12 July, 2010

Civet Cat Coffee - AKA Cà Phê Chồn, or "Weasel Coffee."

Photo by  Praveenp.  Used under a Creative Commons
Attribution-Share Alike 3.0 Unported License.
Peering at you from the foliage in the picture at the right is an Asian Palm Civet, a small nocturnal Southeast Asian mammal.  Civets like to eat fruit - especially coffee cherries - but they can't digest the seeds.  This trait has made the civet an essential player in the production of the most expensive and sought-after coffee in the world, a beverage called "cà phê chồn" in Vietnam.

Weasel coffee (which is how the Vietnamese roughly translate cà phê chồn into English) is a unique type of coffee which starts with undigested coffee beans picked from civet cat stool.  The salvaged beans are washed, sundried, roasted and ground to produce a really amazing brew - the civet's digestive enzymes shorten peptide chains and create free amino acids in the beans, resulting in an aromatic beverage with much less bitterness than the average cup of joe.

Just before she came home from China, my altdaughter Sproffee vacationed in Vietnam and brought back a package of cà phê chồn.    On Sunday afternoon, our families got together and, after a wonderful dinner of grilled steaks and freshly-picked garden veggies, we brewed a pot of precious poop java.

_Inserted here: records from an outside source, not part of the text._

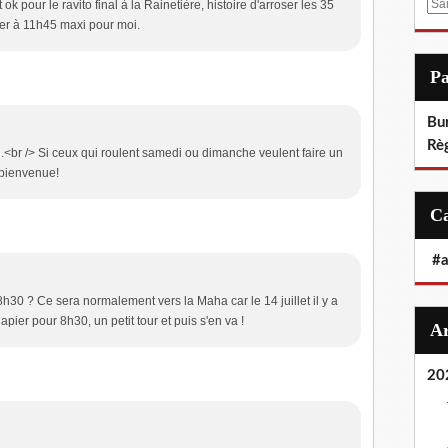
E
ok pour le ravito final à la Rainetière, histoire d'arroser les 35
ier à 11h45 maxi pour moi.
m
a
i
P
l
Bu
Rè
<br /> Si ceux qui roulent samedi ou dimanche veulent faire un
s bienvenue!
#
h30 ? Ce sera normalement vers la Maha car le 14 juillet il y a
apier pour 8h30, un petit tour et puis s'en va !
20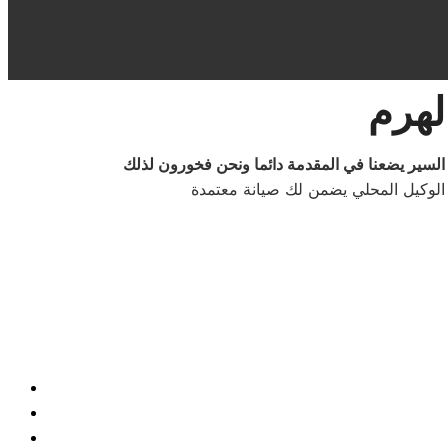
لهرم
لوكيل المحلي يضمن لك صيانة معتمدة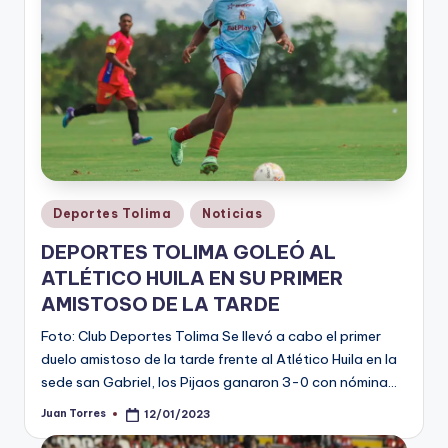
Publicado
Deportes Tolima
Noticias
en
DEPORTES TOLIMA GOLEÓ AL
ATLÉTICO HUILA EN SU PRIMER
AMISTOSO DE LA TARDE
Foto: Club Deportes Tolima Se llevó a cabo el primer
duelo amistoso de la tarde frente al Atlético Huila en la
sede san Gabriel, los Pijaos ganaron 3-0 con nómina…
Juan Torres
12/01/2023
Publicado
por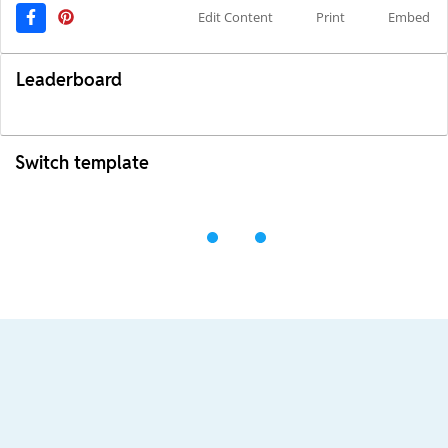
Edit Content
Print
Embed
Leaderboard
Switch template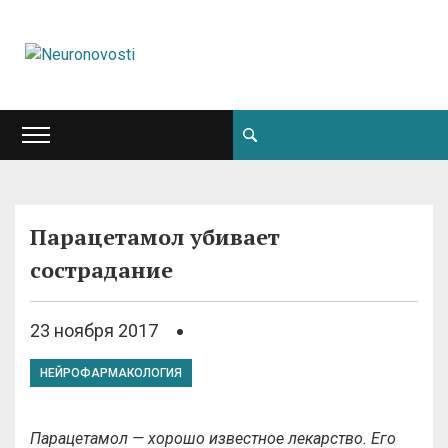
Парацетамол убивает
сострадание
23 ноября 2017
НЕЙРОФАРМАКОЛОГИЯ
Парацетамол — хорошо известное лекарство. Его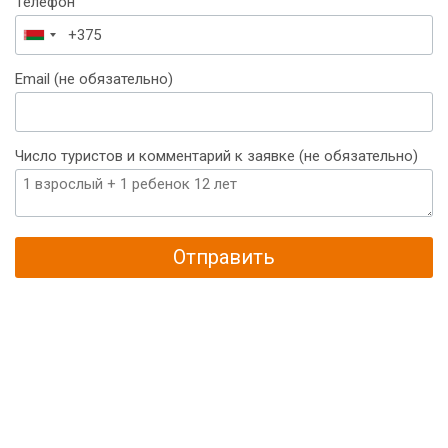
Телефон
Беларусь
+375
Email (не обязательно)
Число туристов и комментарий к заявке (не обязательно)
Отправить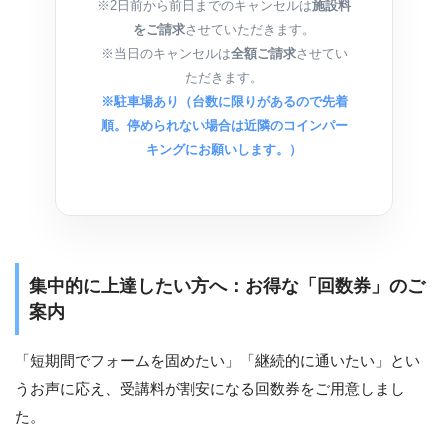
※2日前から前日までのキャンセルは
施設料
をご請求
させていただきます。
※当日のキャンセルは
全額ご請求
させてい
ただきます。
※駐車場あり（台数に限りがあるので先着
順。停められない場合は近隣のコインパー
キングにお願いします。）
集中的に上達したい方へ：お得な「回数券」のご
案内
「短期間でフォームを固めたい」「継続的に通いたい」とい
うお声に応え、受講料が割安になる回数券をご用意しまし
た。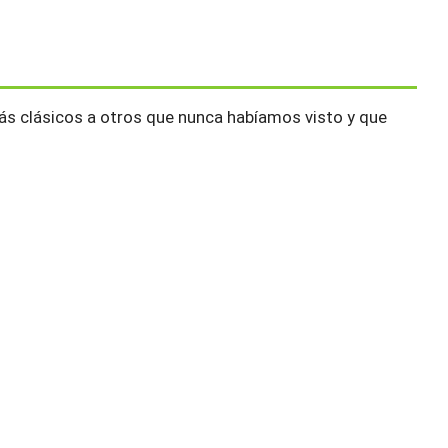
 más clásicos a otros que nunca habíamos visto y que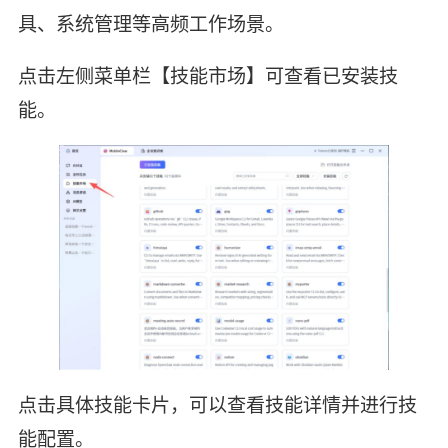
具、系统管理等高频工作场景。
点击左侧菜单栏【技能市场】可查看已安装技
能。
点击具体技能卡片，可以查看技能详情并进行技
能配置。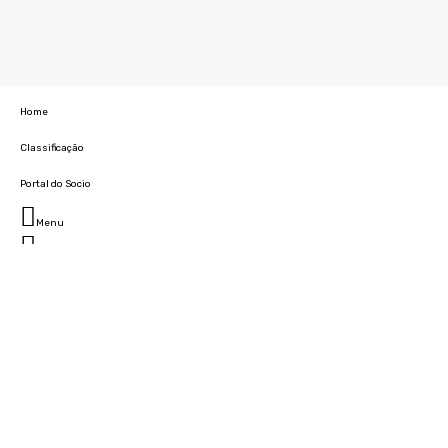
Home
Classificação
Portal do Socio
Menu
Fechar
Home
Clube
História
Marcha
Sede
Instalações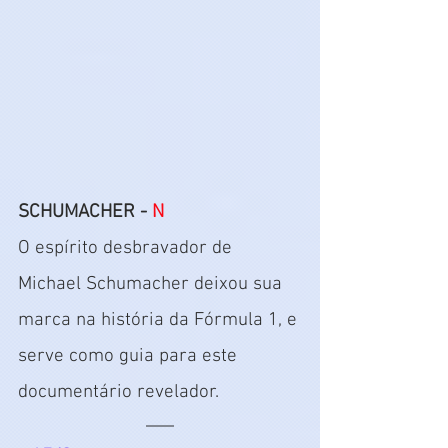
SCHUMACHER - 
N
O espírito desbravador de 
Michael Schumacher deixou sua 
marca na história da Fórmula 1, e 
serve como guia para este 
documentário revelador.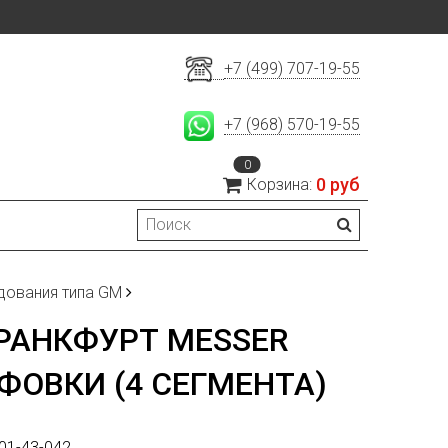
+7 (499) 707-19-55
+7 (968) 570-19-55
0
0 руб
Корзина:
дования типа GM
АНКФУРТ MESSER
ФОВКИ (4 СЕГМЕНТА)
01-43-042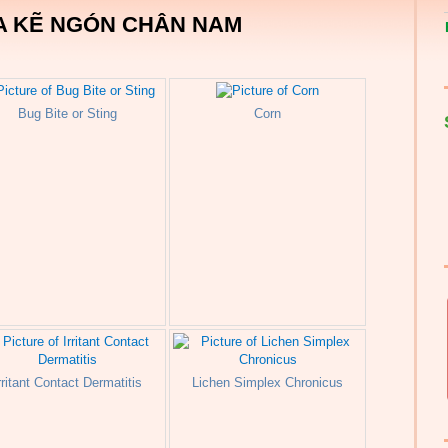
A KẼ NGÓN CHÂN NAM
Bug Bite or Sting
Corn
rritant Contact Dermatitis
Lichen Simplex Chronicus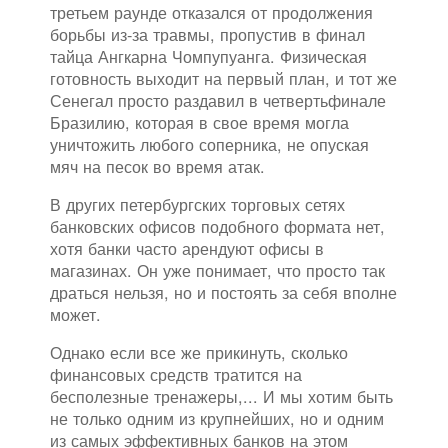
третьем раунде отказался от продолжения
борьбы из-за травмы, пропустив в финал
тайца Ангкарна Чомпупуанга. Физическая
готовность выходит на первый план, и тот же
Сенегал просто раздавил в четвертьфинале
Бразилию, которая в свое время могла
уничтожить любого соперника, не опуская
мяч на песок во время атак.
В других петербургских торговых сетях
банковских офисов подобного формата нет,
хотя банки часто арендуют офисы в
магазинах. Он уже понимает, что просто так
драться нельзя, но и постоять за себя вполне
может.
Однако если все же прикинуть, сколько
финансовых средств тратится на
бесполезные тренажеры,... И мы хотим быть
не только одним из крупнейших, но и одним
из самых эффективных банков на этом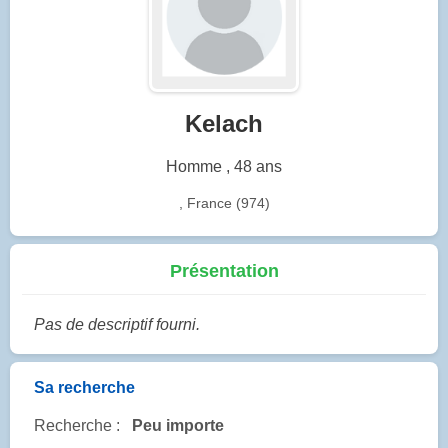
Kelach
Homme , 48 ans
, France (974)
Présentation
Pas de descriptif fourni.
Sa recherche
Recherche :
Peu importe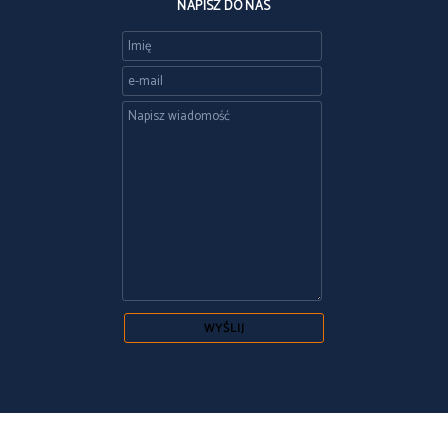
NAPISZ DO NAS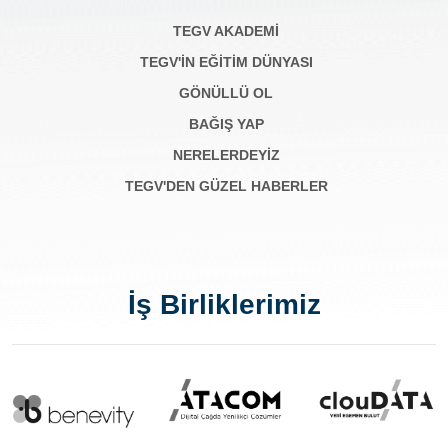
TEGV AKADEMI
TEGV'İN EĞİTİM DÜNYASI
GÖNÜLLÜ OL
BAĞIŞ YAP
NERELERDEYİZ
TEGV'DEN GÜZEL HABERLER
İş Birliklerimiz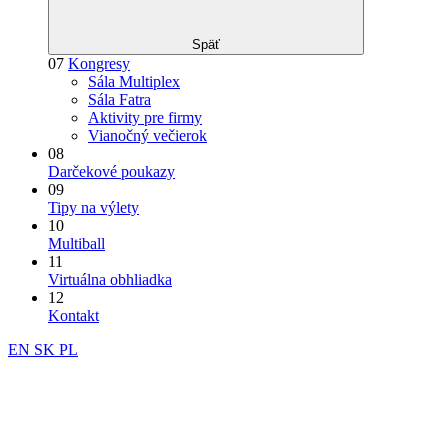
Späť
07
Kongresy
Sála Multiplex
Sála Fatra
Aktivity pre firmy
Vianočný večierok
08
Darčekové poukazy
09
Tipy na výlety
10
Multiball
11
Virtuálna obhliadka
12
Kontakt
EN
SK
PL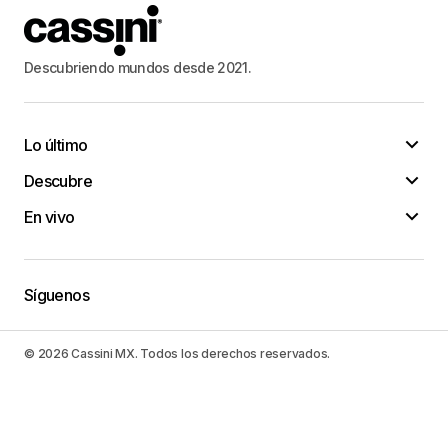
Descubriendo mundos desde 2021.
Lo último
Descubre
En vivo
Síguenos
© 2026 Cassini MX. Todos los derechos reservados.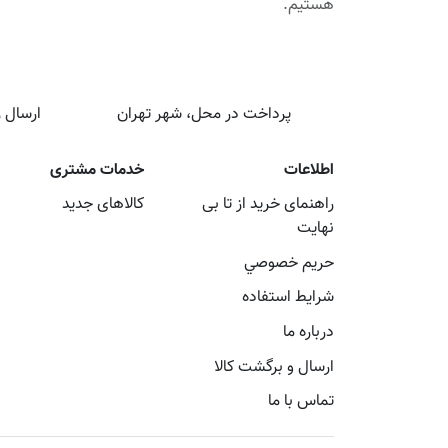
هستیم.
پرداخت در محل، شهر تهران
ارسال رایگا
اطلاعات
خدمات مشتری
راهنمای خرید از تا بی
کالاهای جدید
نهایت
حريم خصوصي
شرايط استفاده
درباره ما
ارسال و برگشت کالا
تماس با ما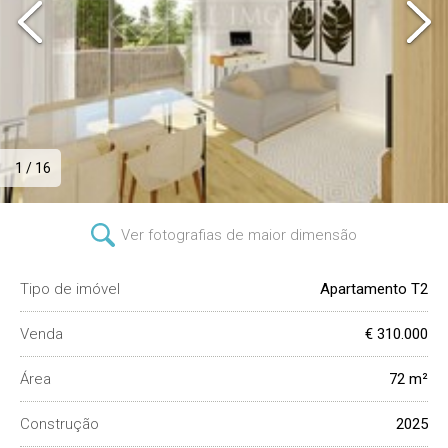
1 / 16
Ver fotografias de maior dimensão
Tipo de imóvel
Apartamento T2
Venda
€ 310.000
Área
72 m²
Construção
2025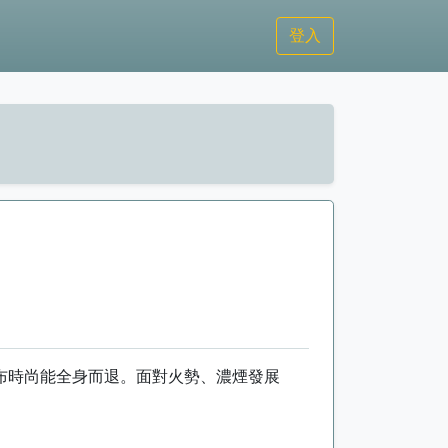
登入
布時尚能全身而退。面對火勢、濃煙發展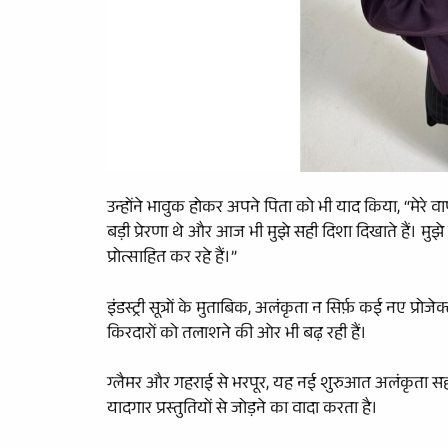
उन्होंने भावुक होकर अपने पिता को भी याद किया, “मेरे 
बड़ी प्रेरणा थे और आज भी मुझे सही दिशा दिखाते हैं। मु
प्रोत्साहित कर रहे हैं।”
इंडस्ट्री सूत्रों के मुताबिक, अलंकृता न सिर्फ़ कई नए प
किरदारों को तलाशने की ओर भी बढ़ रही हैं।
ग्लैमर और गहराई से भरपूर, यह नई शुरुआत अलंकृता स
यादगार प्रस्तुतियों से जोड़ने का वादा करता है।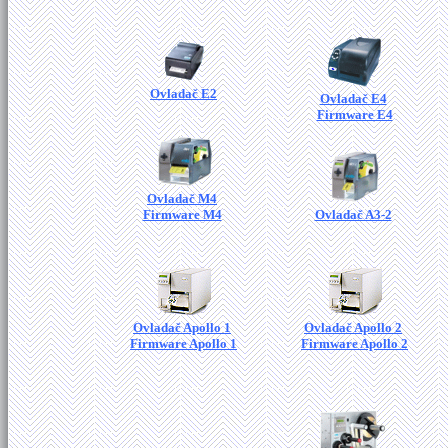
Ovladač E2
Ovladač E4
Firmware E4
Ovladač M4
Firmware M4
Ovladač A3-2
Ovladač Apollo 1
Ovladač Apollo 2
Firmware Apollo 1
Firmware Apollo 2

The ground beans have a rich, strong aroma of dark chocolate with a very faint background of toast and loam.  I tried the coffee both black and served with sweetened condensed milk, which is how Sproffee says it is usually served in coffeehouses in Vietnam.

The brew is strong and dark-tasting, very similar to an espresso, but with much less bitterness.  A slight sweetness takes some of the edge off the dark characteristic while emphasizing the chocolatey tones, but the flavor softens and mellows with subsequent sips.  With the sweetened condensed milk added, the strength is subdued but I'm not convinced the coffee is better for it; it was a little too sweet for me and I think it's better either black or with my own preferred coffee adulterants, half-and-half and a small amount of sweetener.